How much water should be added to 115 ml of 55% acid solution to dilute it to a 45% acid solution.

A very clear step by step explanation to solve problems like this would be most appreciated thank you
 
Dababy said:
I'm having a lot of difficulty solving mixture problems and the biggest problem I think is that I just can't wrap my head around how to even set up a problem. An example problem I'm having a lot of trouble with is something like this.

How much water should be added to 115 ml of 55% acid solution to dilute it to a 45% acid solution.

A very clear step by step explanation to solve problems like this would be most appreciated thank you
Click to expand...
What is being asked to "find"? - How much water should be added

Assign a variable name to that "find".

Let the volume of water to be added = W

What is given? original volume of solution = 115 ................... after adding extra water the final volume of the solution = 115 + W

Amount of acid in original solution = 115 * 0.55 ......... (this amount does not change due to addition of water)

Amount of acid calculated after adding water = (115 + W) * 0.45

Continue....
 
Certainly, the first thing you should think about is lev888's question- "what does '45% solution (or 55%) mean'? You are told that you have "115 ml of 55% acid solution". So how many ml of that is acid and how many ml are water? Diluting to 45% by adding water, the amount of acid doesn't change. You want to add enough water that that same amount of acid is now 45% of the whole (both acid and water) amount.
 
Okay I kind of understand how I should look at it now and I tried setting up the problem I tried to follow this formula I saw (C1V1+C2V2=C3V3) and ended up with this.

SUPPLIED DATA >>

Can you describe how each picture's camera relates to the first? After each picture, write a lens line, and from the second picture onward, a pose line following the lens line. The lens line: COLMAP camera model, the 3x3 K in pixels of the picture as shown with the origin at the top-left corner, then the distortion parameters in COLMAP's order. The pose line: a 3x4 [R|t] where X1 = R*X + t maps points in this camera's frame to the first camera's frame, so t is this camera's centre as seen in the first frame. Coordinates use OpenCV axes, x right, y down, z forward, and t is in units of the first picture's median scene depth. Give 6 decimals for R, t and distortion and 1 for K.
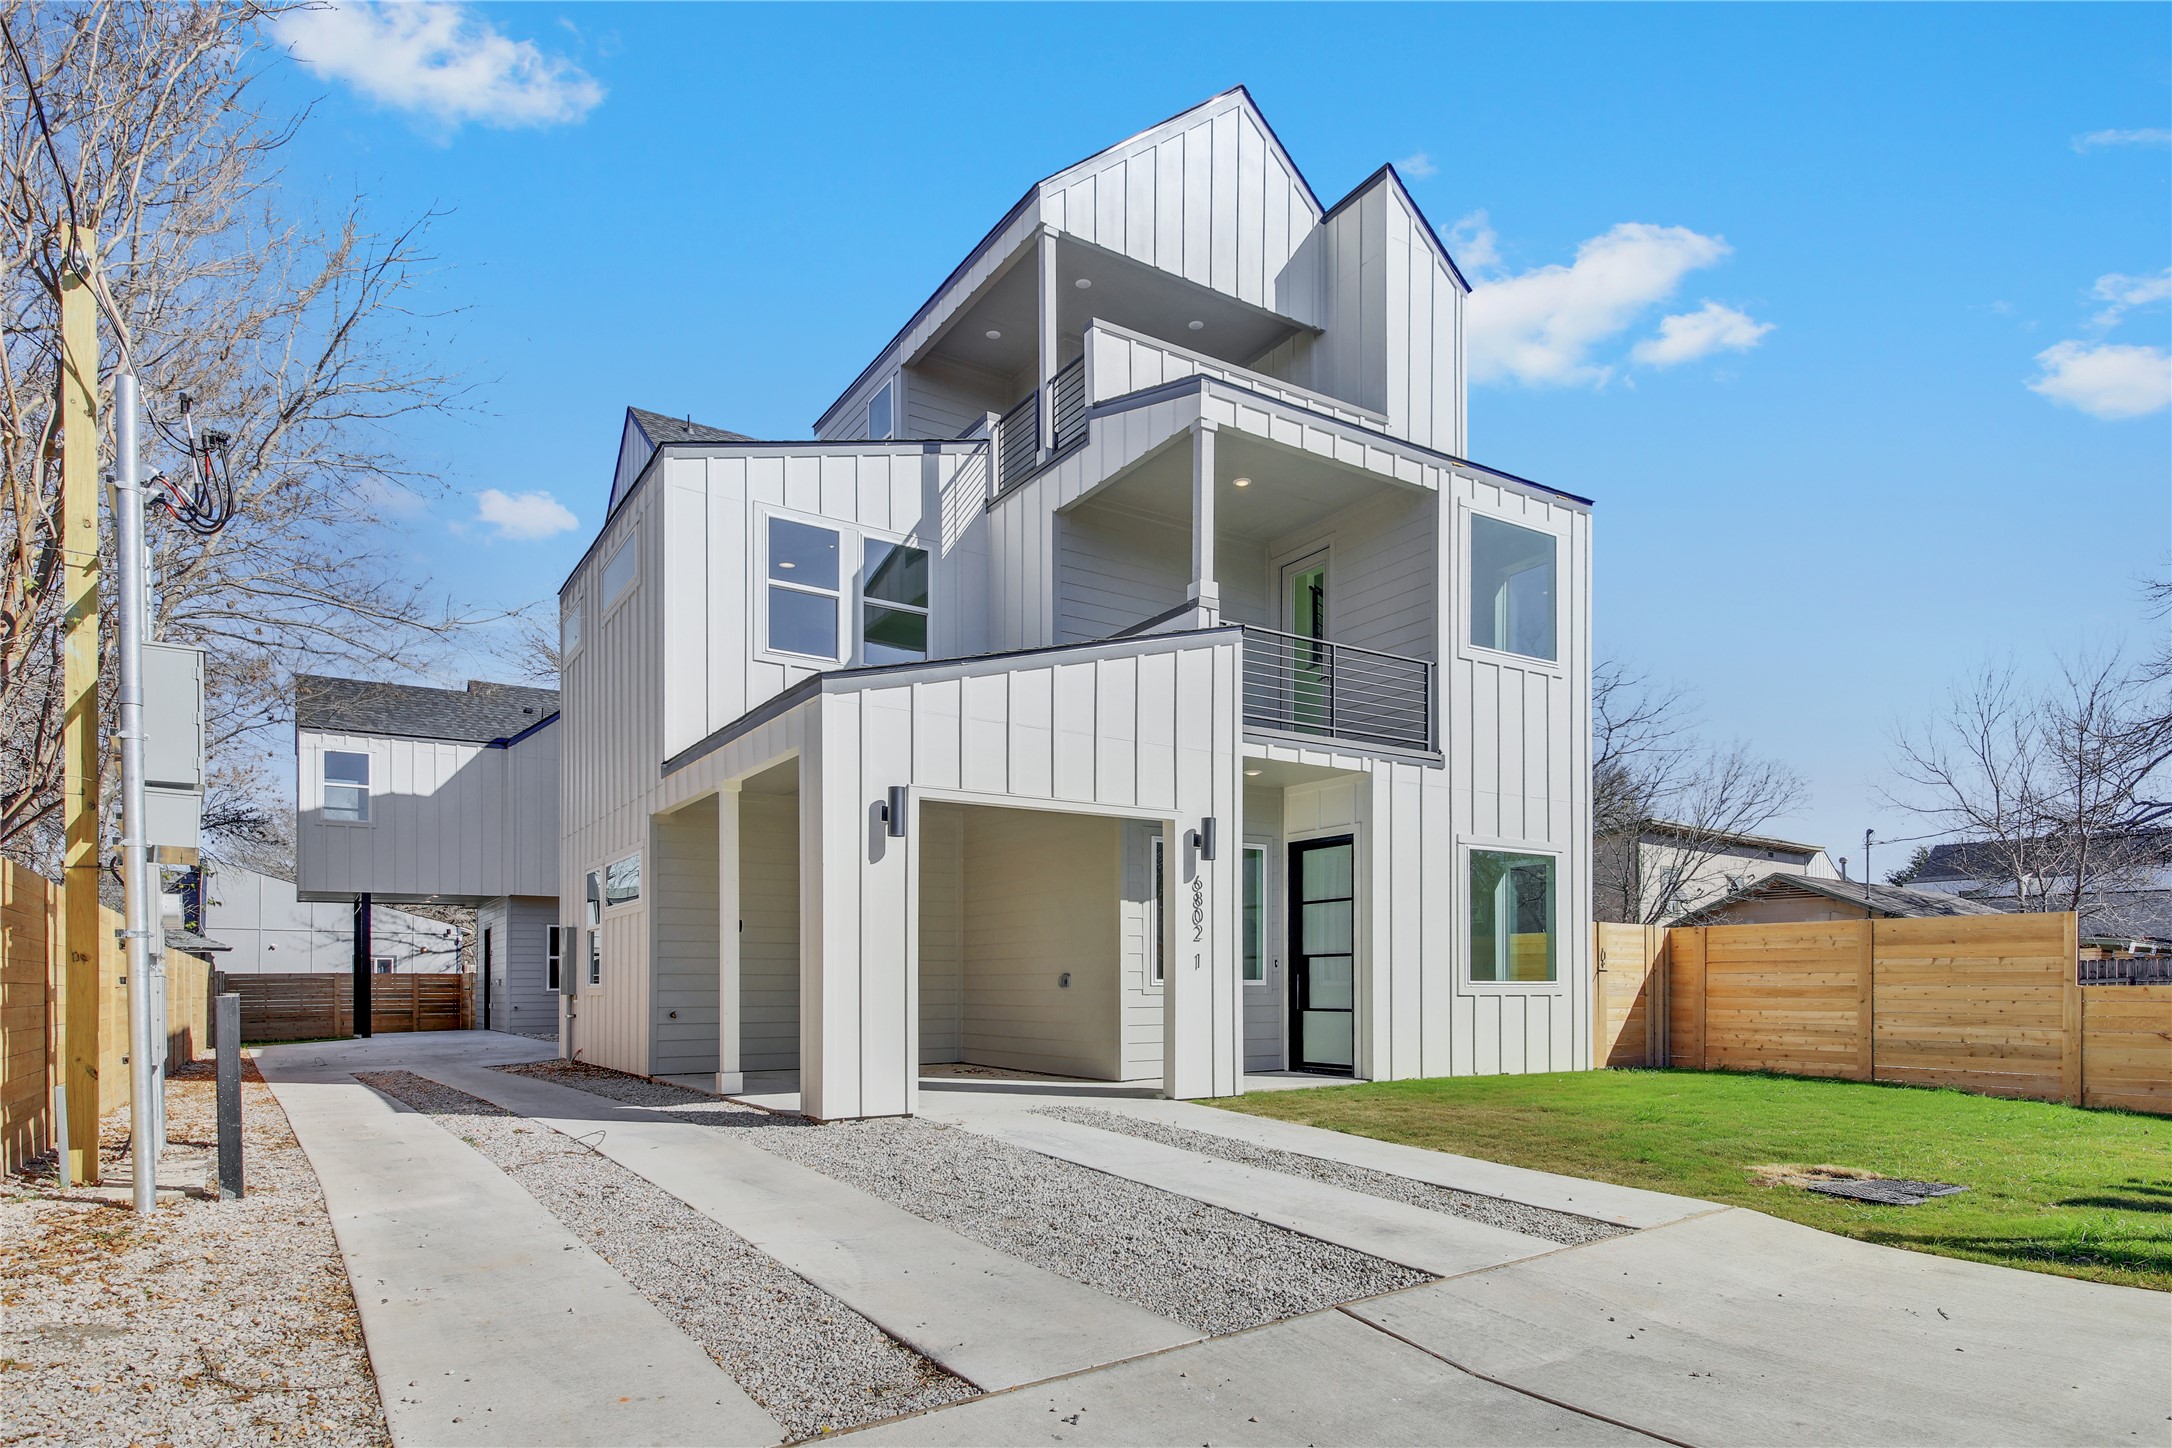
lens RADIAL K [[1220.2, 0, 1082.3], [0, 1220.2, 981.1], [0, 0, 1]] dist [0.004023, 0.001113]
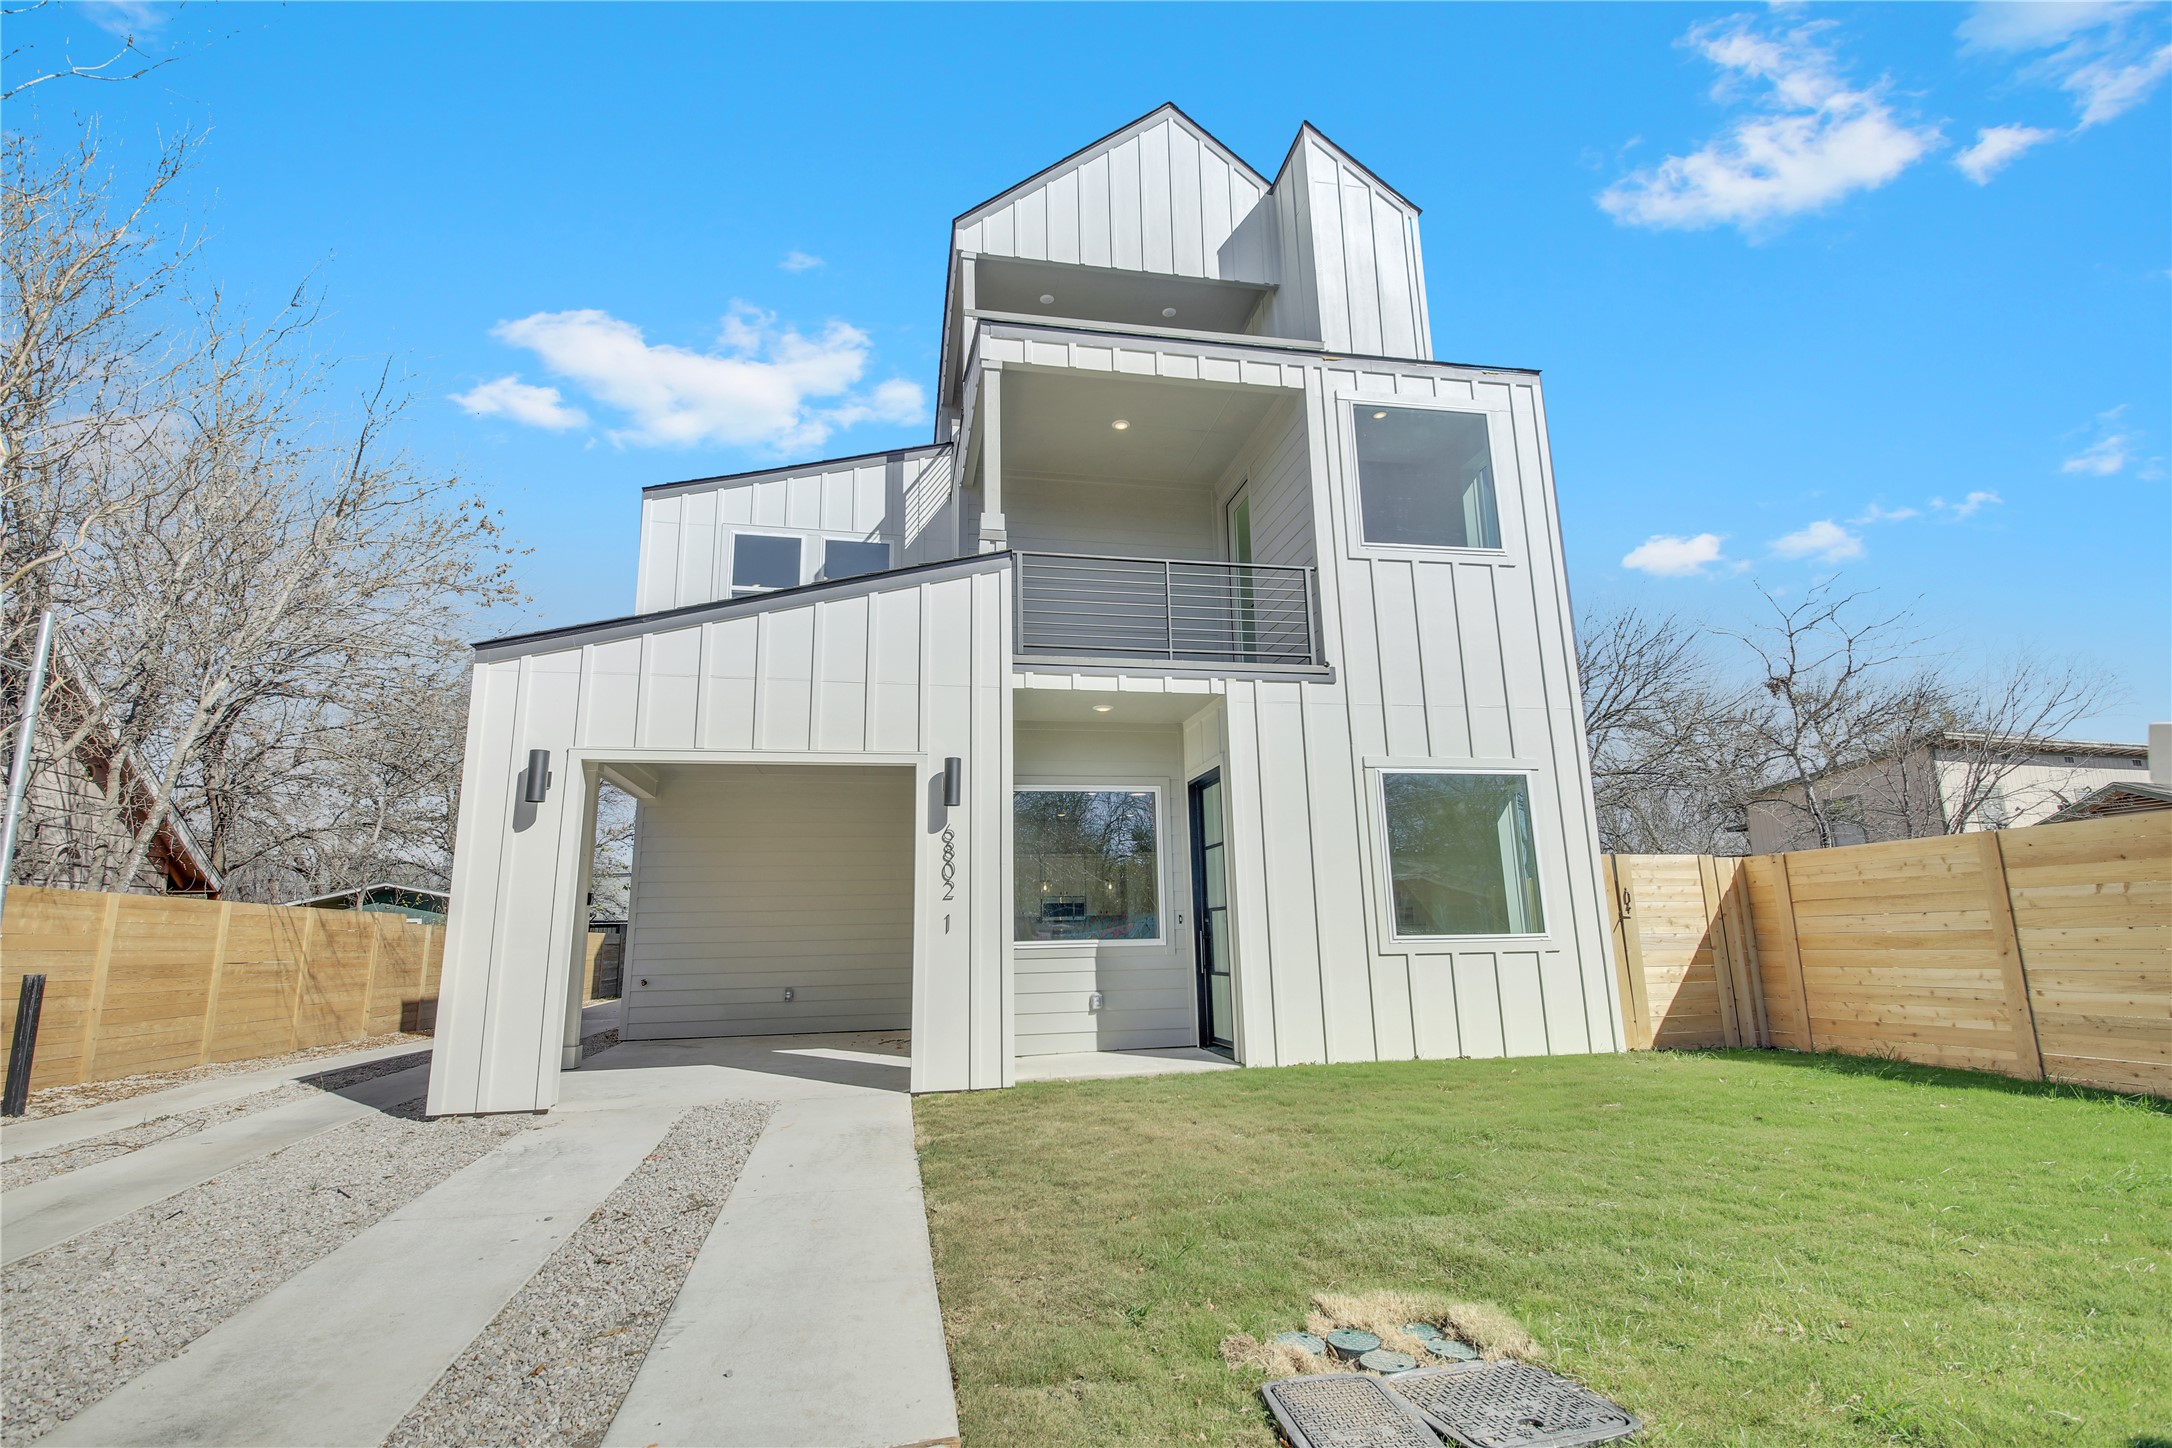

ACTIVITY LIST >>
(a) Decide whether each statement agrees with the acid dilution thread, answering yes or no and quoting the words of the thread that settle it: (i) adding water leaves the amount of acid unchanged; (ii) the starting solution measures 150 ml; (iii) the volume of water to be added is named W.
(b) Write the next part of the acid dilution thread, picking up after its final sentence.
The attached material has no connection to the acid dilution thread.

SOLVED TASKS >>
(a)
(i) Yes: "Diluting to 45% by adding water, the amount of acid doesn't change."
(ii) No: "115 ml of 55% acid solution"
(iii) Yes: "Let the volume of water to be added = W"

(b)
.55(115)+.45(115)=(115+x).45
The answer I got was 140.5 but I don't think that's even close:(
 
This provides a perfect illustration of the importance of understanding in math, as opposed to just blindly trying to follow some formula you found somewhere. In your case, that formula can be used (though it's probably not the most direct way of approaching the problem), but care has to be taken to keep track of what each variable represents.
  • \(C_1\) represents the [acid] concentration of solution #1; \(V_1\) represents the volume of that solution
  • \(C_2\) represents the [acid] concentration of solution #2; \(V_2\) represents the volume of that solution
  • \(C_3\) represents the [acid] concentration of solution #3; \(V_3\) represents the volume of that solution
Solutions #1 and #2 are the two "ingredients" you're mixing together and solution #3 is the resultant mixture. According to the numbers you plugged into the formula, this would imply that you're mixing 115 milliliters of 55% acid and 115 milliliters of 45% acid... but does that make any sense? Does that align with the problem text and with your goal?

Another huge red flag you should have noticed is that your proposed solution requires new volume to mysteriously pop into existence. If you mix together 115 milliliters of one solution and 115 milliliters of another solution, this must produce 230 milliliters of liquid. However, your solution of \(\displaystyle x = \frac{13915}{99} = 140.\overline{5} \approx 140.5\) says that you'll end up with \(255.\overline{5}\) milliliters of liquid. Where did the extra 25-ish milliliters come from?

Returning to the drawing board: The problem text tells you that you start with 115 milliliters of 55% acid. This is your solution #1. Now what is your solution #2? Well, you're diluting with water. What is the acid concentration of water? Further, you don't yet know how many milliliters of water you need to add - that's the ultimate goal of the exercise. If you try it again with this new line of thinking, things should become a lot clearer (and you'll also probably see what I meant about this particular formula not being the most direct way).
 
Thank you for all the responses I apologize for how long this is taking me to understand but I think I kind of understand now
so solution 1 is equivalent to (.55)(115) but I don't know solution 2 and I don't know how much water is needed to dilute it to the final solution so I figured that's equal to x(0) and then the final solution is of course (115+x).45
So the setup would look like this
(.55)(115)+x(0)=(115+x).45
When I finished solving it I got 25.5 is this correct?
 
How much water should be added to 115 ml of 55% acid solution to dilute it to a 45% acid solution.
Click to expand...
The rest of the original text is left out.